Textbook Information

C.Horstmann - R.Necaise,  Concetti di Informatica e fondamenti di Python, 2nd. Ed., Maggioli Editore.


AuthorTitlePublisherYearISBN
C.Horstmann - R.NecaiseConcetti di Informatica e fondamenti di PythonMaggioli Editore20238891663979

Course Planning

 SubjectsText References
1Introduction to programming and representation of  information2
2Development environment for Python1, 2 ,3, 4
3Python language constructs1, 2, 3, 4
4Built-in data structures in Python1, 2, 3, 4
5Remarkable algorithms (search, sort, natural merge)2
6Recursion2
7Libraries NumPy, SciPy, Matplotlib4

Learning Assessment

Learning Assessment Procedures

The exam consists in verifying the target objectives for the course, namely:

       a. the ability to describe and implement simple algorithmic procedures,
       b. detailed knowledge of the Python programming language,
       c. the ability to apply the imperative paradigm to the development of scientific computing software.

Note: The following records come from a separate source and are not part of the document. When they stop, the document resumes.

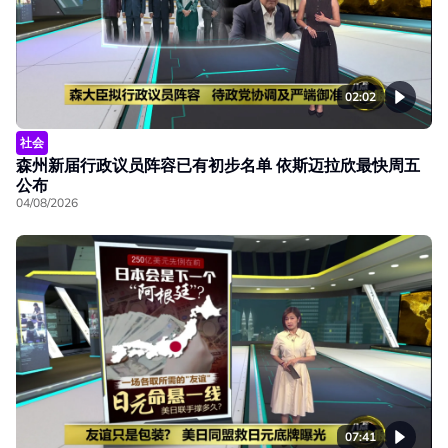
02:02
社会
森州新届行政议员阵容已有初步名单 依斯迈拉欣最快周五
公布
04/08/2026
07:41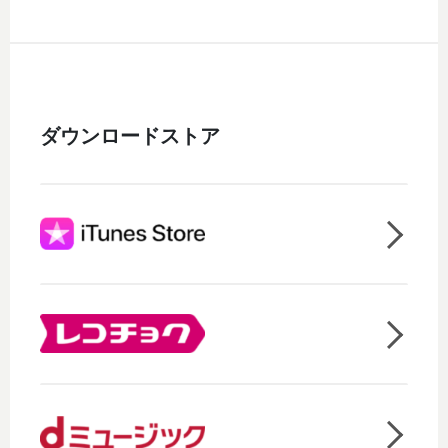
ダウンロードストア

   The exam consists of two independent tests designed to verify the learning objectives and it is passed when both tests are sufficiently assessed:
      (1) written test (two coding exercises, it tests goals (a) and (b)),
      (2) oral exam (discussion of an assigned software project, it verifies goals (a), (b) and (c)).

  
   Test (1) is a written test assigned in the classroom which consists of two simple exercises in writing Python code. The time provided for this test is one hour. The evaluation
V1 of this test is expressed in thirtieths.
   Test (2) consists of an oral interview during which a software  project presented by the learner will be discussed. The project can be carried out by a group of students (from one to three) and must be agreed in advance with the teacher. At the time of the interview the learner will have to present the Python code, the user manual and the project documentation. In the case of group of students, the evaluation must take place at the same time. The average duration of the interview is half an hour.  The evaluation
V2 of this test is expressed in thirtieths.

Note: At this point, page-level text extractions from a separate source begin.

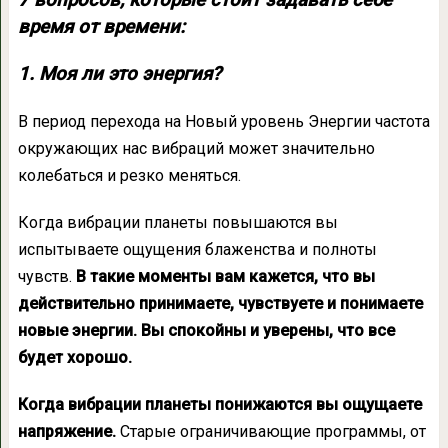
7 вопросов, которые стоит задавать себе
время от времени:
1. Моя ли это энергия?
В период перехода на Новый уровень Энергии частота
окружающих нас вибраций может значительно
колебаться и резко меняться.
Когда вибрации планеты повышаются вы
испытываете ощущения блаженства и полноты
чувств.
В такие моменты вам кажется, что вы
действительно принимаете, чувствуете и понимаете
новые энергии. Вы спокойны и уверены, что все
будет хорошо.
Когда вибрации планеты понижаются вы ощущаете
напряжение.
Старые ограничивающие программы, от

   The overall evaluation of the exam is given, in general, by the average of
V1 and V2.

   Test (1) is to be considered preparatory to (2). The two tests can be passed at different times, therefore students can take one or both tests at each session. The sufficiency achieved in a certain test will be considered valid for the whole calendar year (until December following the reference course).

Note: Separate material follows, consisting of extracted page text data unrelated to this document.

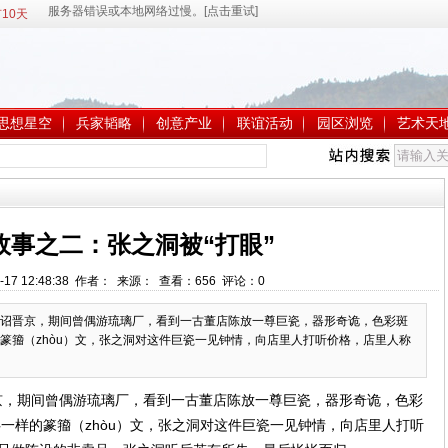
10天
思想星空
兵家韬略
创意产业
联谊活动
园区浏览
艺术天
故事之二：张之洞被“打眼”
-17 12:48:38 作者： 来源： 查看：
656
评论：
0
诏晋京，期间曾偶游琉璃厂，看到一古董店陈放一尊巨瓷，器形奇诡，色彩斑
篆籀（zhòu）文，张之洞对这件巨瓷一见钟情，向店里人打听价格，店里人称
，期间曾偶游琉璃厂，看到一古董店陈放一尊巨瓷，器形奇诡，色彩
一样的篆籀（zhòu）文，张之洞对这件巨瓷一见钟情，向店里人打听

   To access test (1) the student must be booked in the student portal, test (2) does not require any reservation.

   The following criteria will normally be followed to assign the grade:
  •  not approved: the student is deficient in logical reasoning (a). 
  • 18-23: the student demonstrates minimal logical reasoning skills (a) and technical knowledge (b), with modest presentation skills.
  • 24-27: the student demonstrates good logical reasoning skills (a) and technical knowledge (b) and (c), and converses easily.
  • 28-30 cum laude: the student demonstrates excellent logical reasoning skills (a) and technical knowledge (b) and (c), and interacts appropriately with critical sense.   
Learning assessment may also be carried out online, should the conditions require it.

Examples of frequently asked questions and / or exercises

Some typical questions for the written test (1) are as follows:

  • Describe the InsertionSort algorithm.
  • Search within a list without using predefined functions. 
  • Implement a bidimensional array and perform a certain operation in a column of it.

Some typical questions for the oral exam (2) are as follows: 

  • What data structures were used in the project?
  • What is the most important numerical algorithm present in the project?
  • What is the least computationally efficient algorithm in the project?